This is from The History of Mapleton, by Ralph K. Harmer and Wendell B. Johnson, on page 178.
Anna Mary Bulkley Whiting
Anna Mary Bulkley was born January 21, 1854 in Springville, Utah. She was the daughter of Newman Bulkley and Olive Amanda Fullmer Bulkley. She married Edwin Lucius Whiting December 18, 1871 in the Endowment House in Salt Lake city, Utah. Soon afterward they went to Mapleton, Utah to build a home. Mapleton was a sage covered benchland at the time which was just being homesteaded. She and her husband took up some acres to homestead and built a house, barn, granary and buggy shed. They cleared off the land, planted fruit and shade trees, berry bushes, grapevines, a garden, and crops of grain, alfalfa, and later, sugar beets.
Anna had three children before her husband, Bishop Whiting, took a second wife. She eventually bore him eleven children. Since her husband was so busy with his ward obligations, and a second family, Anna was chiefly responsible for raising her own little family. This she did by hard work and good management.
Anna spent much of her life alone with her young family because her husband died in 1896. So this pious, hardworking woman and her young family all pitched in together to earn their own way. They did it successfully and even sent some of the children on missions for their church. There was always time for her to help a neighbor, deliver a baby, or nurse the sick. She was active in her church and encouraged her children to be active also. She loved music, and to watch young people dance and have fun. As a result, she always had a house full of young people and visitors.
The people of Mapleton respected Mrs. Whiting so much that they gave her a party at the Town Hall. They presented her with a small table, a beautiful lamp, and a dark wood mahogany rocking chair as a token of appreciation for all the service that she had rendered the community. She used them constantly and appreciated them very much until her death June 10, 1929 at her home in Mapleton.
Edwin Lucius Whiting
Edwin Lucius Whiting was born October 22, 1845 at Nauvoo, Illinois. His parents were Edwin and Elizabeth Partridge Tillotson Whiting. His father was a man of moderate means and worked as a farmer and horticulturist in Nauvoo until 1846 when he moved with his family to Mt. Pisgah. Three years later, when Lucius was four years old, the family was driven out of that area after having their home, a chair factory, and all that they owned burned by mobs.

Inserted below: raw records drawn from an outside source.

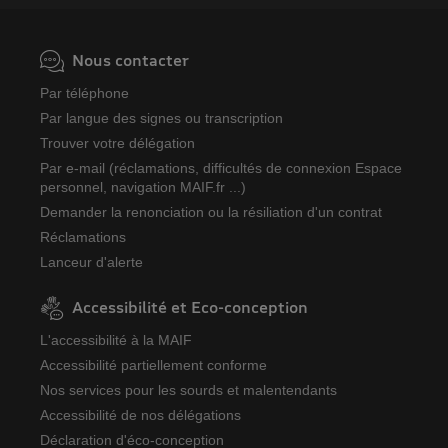
Nous contacter
Par téléphone
Par langue des signes ou transcription
Trouver votre délégation
Par e-mail (réclamations, difficultés de connexion Espace
personnel, navigation MAIF.fr ...)
Demander la renonciation ou la résiliation d'un contrat
Réclamations
Lanceur d'alerte
Accessibilité et Eco-conception
L'accessibilité à la MAIF
Accessibilité partiellement conforme
Nos services pour les sourds et malentendants
Accessibilité de nos délégations
Déclaration d'éco-conception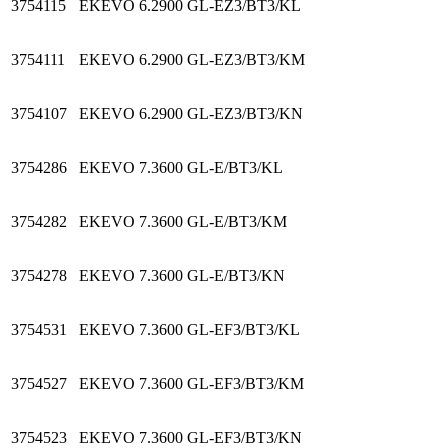
3754115
EKEVO 6.2900 GL-EZ3/BT3/KL
3754111
EKEVO 6.2900 GL-EZ3/BT3/KM
3754107
EKEVO 6.2900 GL-EZ3/BT3/KN
3754286
EKEVO 7.3600 GL-E/BT3/KL
3754282
EKEVO 7.3600 GL-E/BT3/KM
3754278
EKEVO 7.3600 GL-E/BT3/KN
3754531
EKEVO 7.3600 GL-EF3/BT3/KL
3754527
EKEVO 7.3600 GL-EF3/BT3/KM
3754523
EKEVO 7.3600 GL-EF3/BT3/KN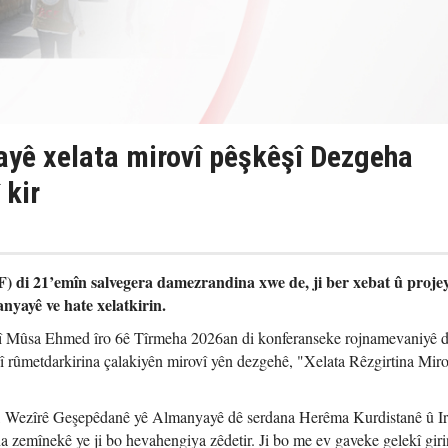
yê xelata mirovî pêşkêşî Dezgeha
 kir
 di 21’emîn salvegera damezrandina xwe de, ji ber xebat û proje
nyayê ve hate xelatkirin.
 Mûsa Ehmed îro 6ê Tîrmeha 2026an di konferanseke rojnamevaniyê 
rûmetdarkirina çalakiyên mirovî yên dezgehê, "Xelata Rêzgirtina Miro
, Wezîrê Geşepêdanê yê Almanyayê dê serdana Herêma Kurdistanê û I
 zemînekê ye ji bo hevahengiya zêdetir. Ji bo me ev gaveke gelekî giri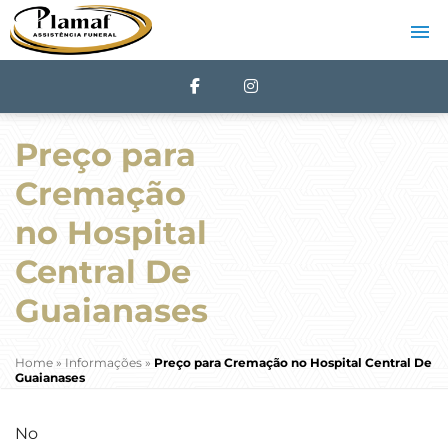
Preço para
Cremação
no Hospital
Central De
Guaianases
Home
»
Informações
»
Preço para Cremação no Hospital Central De
Guaianases
No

The Whiting family then emigrated to Utah traveling across the plains by ox team. Captain Ezra T. Benson was in command of their company and they reached Salt Lake City in November of 1849. From there they were directed by Brigham Young to proceed to Manti. After three weeks of hard travel they reached Walker’s Camp of five hundred Indians on the present site of Manti. Here they made dugouts on the south side of the stone quarry, just beneath where the temple now stands. In this dugout father’s sister Louisa was born. It was a very hard winter, snow fell four feet deep and all their cows and oxen perished. Lucius’s father and Orvilla Cox had to travel to Salt Lake City on Snowshoes to get relief for the settlement.
In 1868 President Young called Lucius’s father to Springville where he became a very successful nurseryman and farmer. Edwin Whiting planted many of the beautiful fir trees in Springville, Provo and other central Utah towns. In 1868 Lucius Whiting, with several other young men, made a trip across the plains to get emigrants. This trip lasted six months and was a special calling from the general authorities. Edwin Lucius also took part in the Black Hawk War and was assigned as a minute man in the home guard.

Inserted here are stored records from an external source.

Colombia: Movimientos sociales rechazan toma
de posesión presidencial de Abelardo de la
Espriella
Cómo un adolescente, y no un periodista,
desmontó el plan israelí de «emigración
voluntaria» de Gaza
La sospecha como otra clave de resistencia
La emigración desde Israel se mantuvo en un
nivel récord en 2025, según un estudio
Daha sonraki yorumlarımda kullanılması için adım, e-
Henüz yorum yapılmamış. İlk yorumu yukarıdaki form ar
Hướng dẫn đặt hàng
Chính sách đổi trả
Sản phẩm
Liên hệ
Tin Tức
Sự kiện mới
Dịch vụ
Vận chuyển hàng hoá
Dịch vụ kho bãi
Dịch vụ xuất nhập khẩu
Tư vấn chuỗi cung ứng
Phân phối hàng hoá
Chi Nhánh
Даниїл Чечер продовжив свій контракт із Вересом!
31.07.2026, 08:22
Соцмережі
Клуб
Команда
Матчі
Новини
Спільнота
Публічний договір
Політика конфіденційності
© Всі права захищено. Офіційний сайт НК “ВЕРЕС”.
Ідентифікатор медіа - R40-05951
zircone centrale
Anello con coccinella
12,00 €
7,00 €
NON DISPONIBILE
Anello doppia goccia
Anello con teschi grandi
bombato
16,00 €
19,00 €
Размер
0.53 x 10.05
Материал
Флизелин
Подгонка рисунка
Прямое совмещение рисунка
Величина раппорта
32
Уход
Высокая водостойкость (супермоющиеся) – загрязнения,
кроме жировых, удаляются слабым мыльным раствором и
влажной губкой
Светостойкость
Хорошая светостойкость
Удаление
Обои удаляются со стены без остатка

On December 18, 1871 Lucius married Anna Mary Bulkley. She bore him eleven children: Millie, Elizabeth, Lucius Burr, Clarence Othel, Jane, Ovilla, George Clinton, Belva, Blanche, Randall Austin and Edna. On December 26, 1877 he married a second wife, Fannie Johnson, in the St. George Temple. To care for his growing families Lucius constantly engaged in the labors of his choice, that of farming and stock raising. His two young families had to work hard to make ends meet. In 1885 Lucius was selected Presiding Elder of the little branch on Union Bench and on August 21, 1888 a Mapleton ward was organized with Brother Whiting as its first Bishop.

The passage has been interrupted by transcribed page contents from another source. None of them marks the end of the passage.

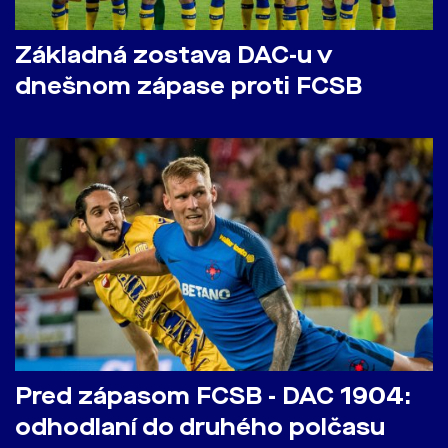
Základná zostava DAC-u v
dnešnom zápase proti FCSB
Pred zápasom FCSB - DAC 1904:
odhodlaní do druhého polčasu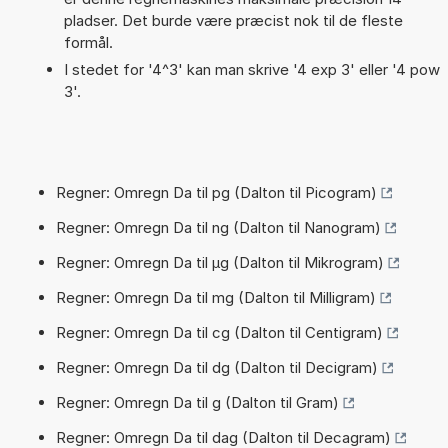
pladser. Det burde være præcist nok til de fleste
formål.
I stedet for '4^3' kan man skrive '4 exp 3' eller '4 pow
3'.
Regner: Omregn Da til pg (Dalton til Picogram)
Regner: Omregn Da til ng (Dalton til Nanogram)
Regner: Omregn Da til µg (Dalton til Mikrogram)
Regner: Omregn Da til mg (Dalton til Milligram)
Regner: Omregn Da til cg (Dalton til Centigram)
Regner: Omregn Da til dg (Dalton til Decigram)
Regner: Omregn Da til g (Dalton til Gram)
Regner: Omregn Da til dag (Dalton til Decagram)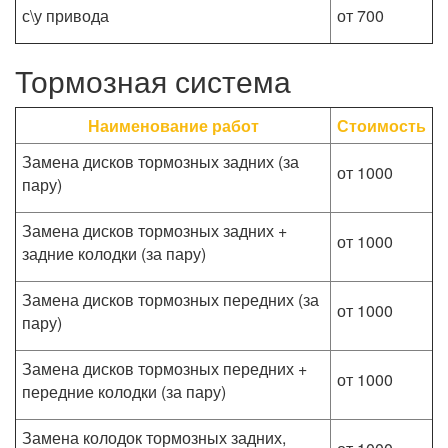
с\у привода
от 700
Тормозная система
Наименование работ
Стоимость
Замена дисков тормозных задних (за
от 1000
пару)
Замена дисков тормозных задних +
от 1000
задние колодки (за пару)
Замена дисков тормозных передних (за
от 1000
пару)
Замена дисков тормозных передних +
от 1000
передние колодки (за пару)
Замена колодок тормозных задних,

In 1891 Lucius went to Mexico to escape prosecution for being a polygamist. He and his family stayed there eighteen months before they returned. When they returned Lucius resumed his job as bishop and reestablished his family here. Before he completed his activities, however, he was stricken with pneumonia and taken from this life. He left his family and many friends to mourn his loss. He was honored and loved by all who knew his pleasant thoughtful nature, and he was respected by those who opposed his religious beliefs.
He was Bishop of the Mapleton Ward at the time of his death which occurred February 19, 1896. He was fifty years old. His passing ended a career of usefulness and created a void in Mapleton’s social and religious circles which was hard to fill. However, his record of service and hard work has given his family a legacy to be proud of.